Gather every line in the listing below that contains the string "collection", copying each such line in full. Matching is case-sensitive.

*STORED DATA*.
•••••

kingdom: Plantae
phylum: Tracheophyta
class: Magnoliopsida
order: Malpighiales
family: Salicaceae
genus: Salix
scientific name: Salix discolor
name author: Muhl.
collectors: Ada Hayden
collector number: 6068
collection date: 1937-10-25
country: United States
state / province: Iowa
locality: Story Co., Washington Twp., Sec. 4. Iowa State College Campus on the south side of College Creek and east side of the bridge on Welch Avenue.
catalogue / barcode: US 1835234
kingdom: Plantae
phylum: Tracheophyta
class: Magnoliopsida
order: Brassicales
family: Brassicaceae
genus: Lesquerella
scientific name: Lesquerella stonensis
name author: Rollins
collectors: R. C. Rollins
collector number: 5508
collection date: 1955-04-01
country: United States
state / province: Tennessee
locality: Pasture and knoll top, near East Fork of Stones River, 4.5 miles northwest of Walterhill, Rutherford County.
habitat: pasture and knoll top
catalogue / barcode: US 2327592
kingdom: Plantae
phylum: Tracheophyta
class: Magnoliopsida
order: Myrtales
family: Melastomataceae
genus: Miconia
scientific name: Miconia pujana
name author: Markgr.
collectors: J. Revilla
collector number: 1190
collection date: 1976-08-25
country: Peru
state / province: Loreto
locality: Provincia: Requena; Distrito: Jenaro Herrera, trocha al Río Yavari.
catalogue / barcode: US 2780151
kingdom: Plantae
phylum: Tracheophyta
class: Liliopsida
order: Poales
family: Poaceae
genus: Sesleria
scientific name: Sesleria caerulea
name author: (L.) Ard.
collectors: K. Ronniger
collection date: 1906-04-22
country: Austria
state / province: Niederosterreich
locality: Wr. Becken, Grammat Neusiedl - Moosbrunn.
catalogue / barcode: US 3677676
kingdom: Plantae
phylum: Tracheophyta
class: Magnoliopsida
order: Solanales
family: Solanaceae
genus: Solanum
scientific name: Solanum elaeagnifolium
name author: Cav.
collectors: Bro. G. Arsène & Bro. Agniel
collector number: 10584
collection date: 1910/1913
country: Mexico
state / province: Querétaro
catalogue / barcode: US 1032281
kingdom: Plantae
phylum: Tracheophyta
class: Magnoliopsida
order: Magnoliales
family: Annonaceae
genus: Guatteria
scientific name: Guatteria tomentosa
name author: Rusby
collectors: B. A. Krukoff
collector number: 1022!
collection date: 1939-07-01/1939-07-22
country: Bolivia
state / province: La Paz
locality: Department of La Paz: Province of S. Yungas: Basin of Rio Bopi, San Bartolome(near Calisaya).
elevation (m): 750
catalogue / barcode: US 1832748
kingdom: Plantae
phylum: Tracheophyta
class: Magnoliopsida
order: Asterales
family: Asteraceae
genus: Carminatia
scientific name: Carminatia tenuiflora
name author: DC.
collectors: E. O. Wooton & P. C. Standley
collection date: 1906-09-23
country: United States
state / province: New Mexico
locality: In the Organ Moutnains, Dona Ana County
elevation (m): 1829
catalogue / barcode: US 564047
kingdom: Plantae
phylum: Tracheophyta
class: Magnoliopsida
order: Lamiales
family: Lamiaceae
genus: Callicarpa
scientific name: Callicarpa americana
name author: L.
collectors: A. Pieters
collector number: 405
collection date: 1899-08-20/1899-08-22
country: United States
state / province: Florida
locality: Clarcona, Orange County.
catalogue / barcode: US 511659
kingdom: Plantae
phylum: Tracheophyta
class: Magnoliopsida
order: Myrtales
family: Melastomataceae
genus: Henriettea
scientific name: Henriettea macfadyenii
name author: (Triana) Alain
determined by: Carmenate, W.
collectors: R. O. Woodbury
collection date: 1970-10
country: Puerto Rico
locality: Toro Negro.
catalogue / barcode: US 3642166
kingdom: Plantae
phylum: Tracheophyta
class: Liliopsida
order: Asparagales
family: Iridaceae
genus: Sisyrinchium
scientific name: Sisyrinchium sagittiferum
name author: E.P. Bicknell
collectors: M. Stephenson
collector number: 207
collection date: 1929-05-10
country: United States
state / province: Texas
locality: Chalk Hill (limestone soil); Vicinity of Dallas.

•••••

*FINAL RESULT*.
collection date: 1937-10-25
collection date: 1955-04-01
collection date: 1976-08-25
collection date: 1906-04-22
collection date: 1910/1913
collection date: 1939-07-01/1939-07-22
collection date: 1906-09-23
collection date: 1899-08-20/1899-08-22
collection date: 1970-10
collection date: 1929-05-10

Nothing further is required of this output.